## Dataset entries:
>>>>
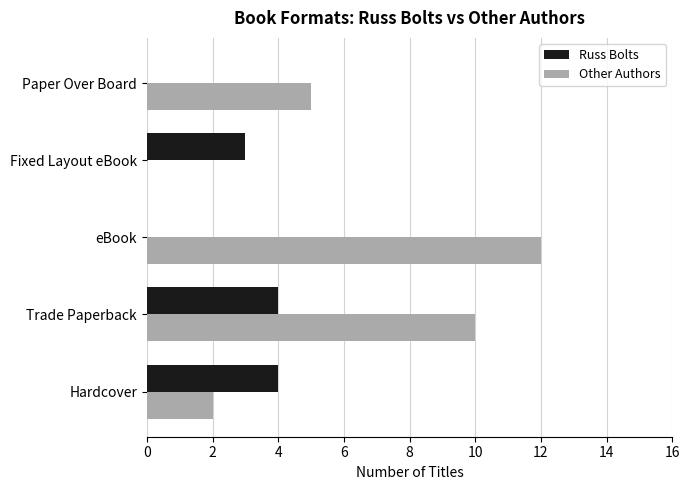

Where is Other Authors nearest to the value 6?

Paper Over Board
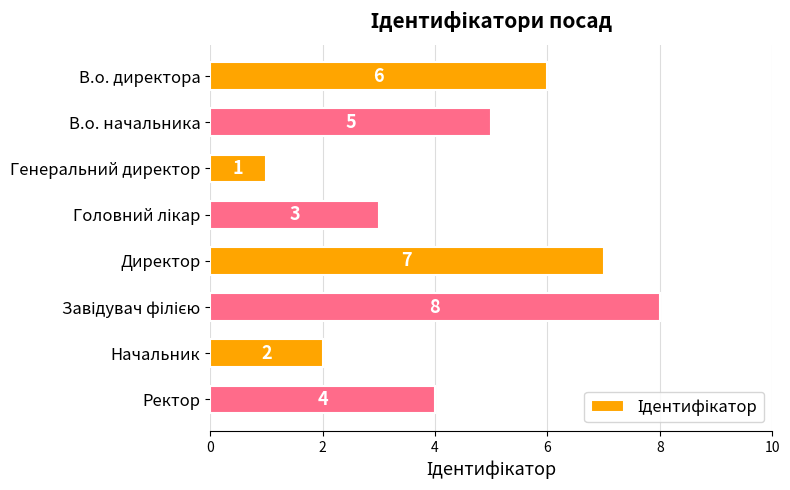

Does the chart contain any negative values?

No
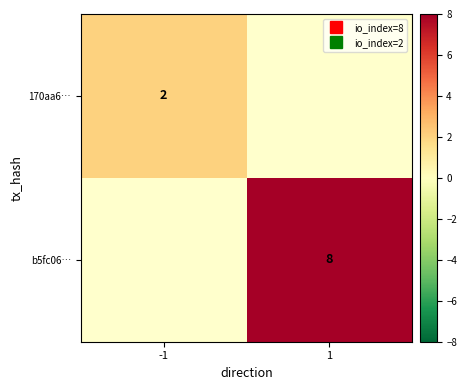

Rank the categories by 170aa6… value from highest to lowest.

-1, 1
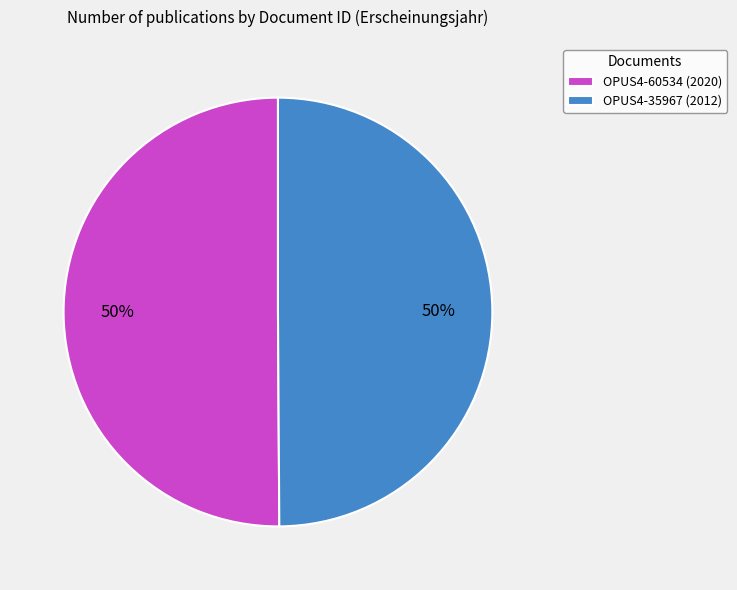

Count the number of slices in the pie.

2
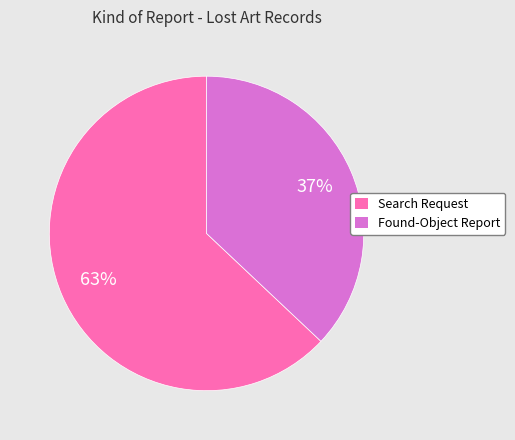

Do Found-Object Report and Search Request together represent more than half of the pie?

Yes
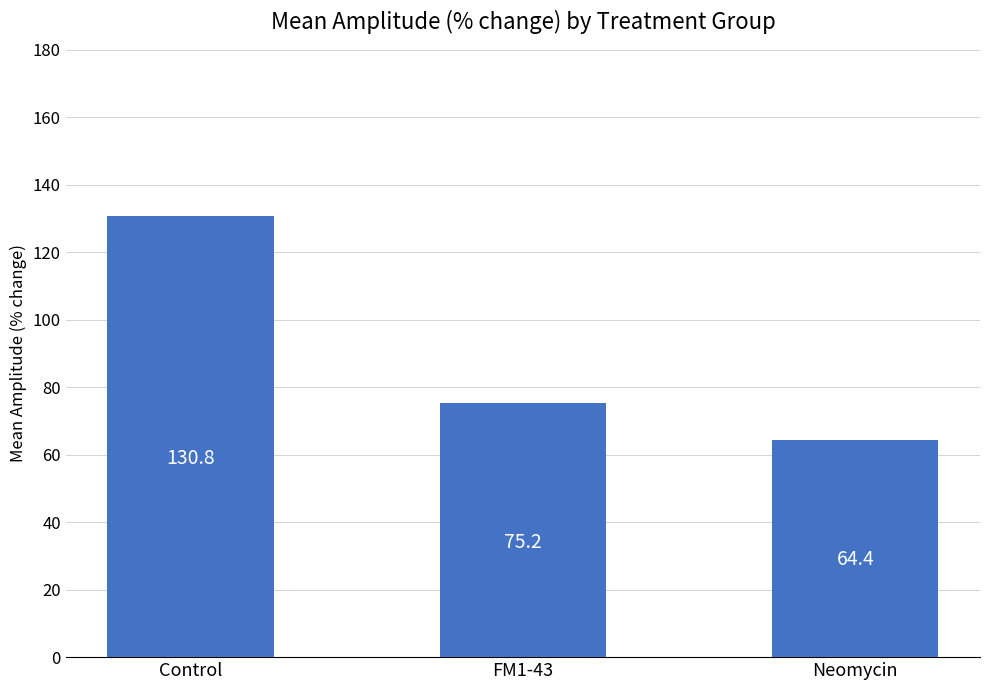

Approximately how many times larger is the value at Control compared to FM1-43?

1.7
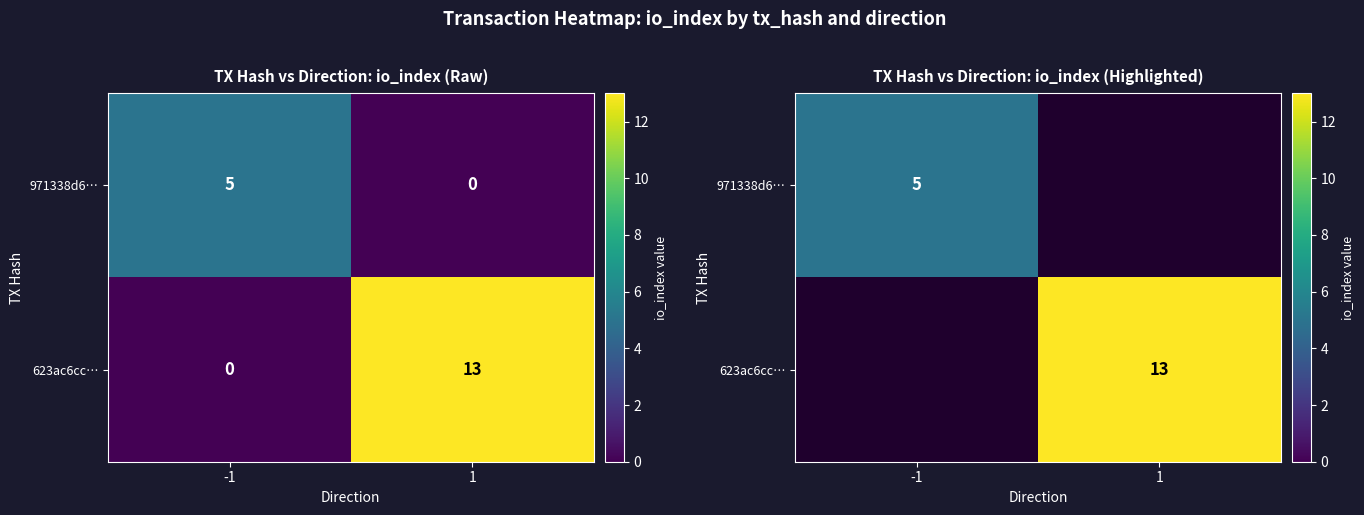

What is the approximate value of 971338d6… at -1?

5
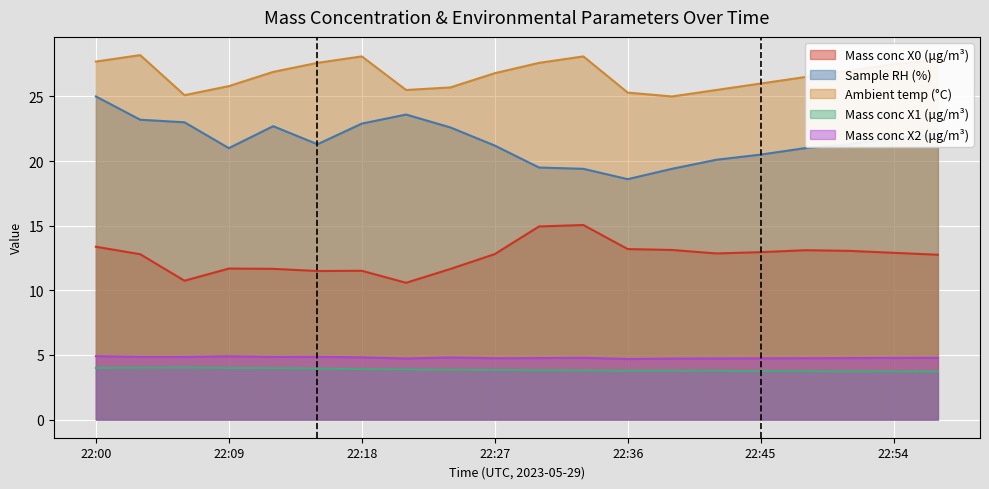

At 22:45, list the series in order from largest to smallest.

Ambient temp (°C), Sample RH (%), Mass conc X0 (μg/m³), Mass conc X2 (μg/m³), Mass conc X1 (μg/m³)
<<<<
Copy out every line of the listing above verbatim, leaving out the pictures.

Where is Other Authors nearest to the value 6?

Paper Over Board

Does the chart contain any negative values?

No

Rank the categories by 170aa6… value from highest to lowest.

-1, 1

Count the number of slices in the pie.

2

Do Found-Object Report and Search Request together represent more than half of the pie?

Yes

Approximately how many times larger is the value at Control compared to FM1-43?

1.7

What is the approximate value of 971338d6… at -1?

5

At 22:45, list the series in order from largest to smallest.

Ambient temp (°C), Sample RH (%), Mass conc X0 (μg/m³), Mass conc X2 (μg/m³), Mass conc X1 (μg/m³)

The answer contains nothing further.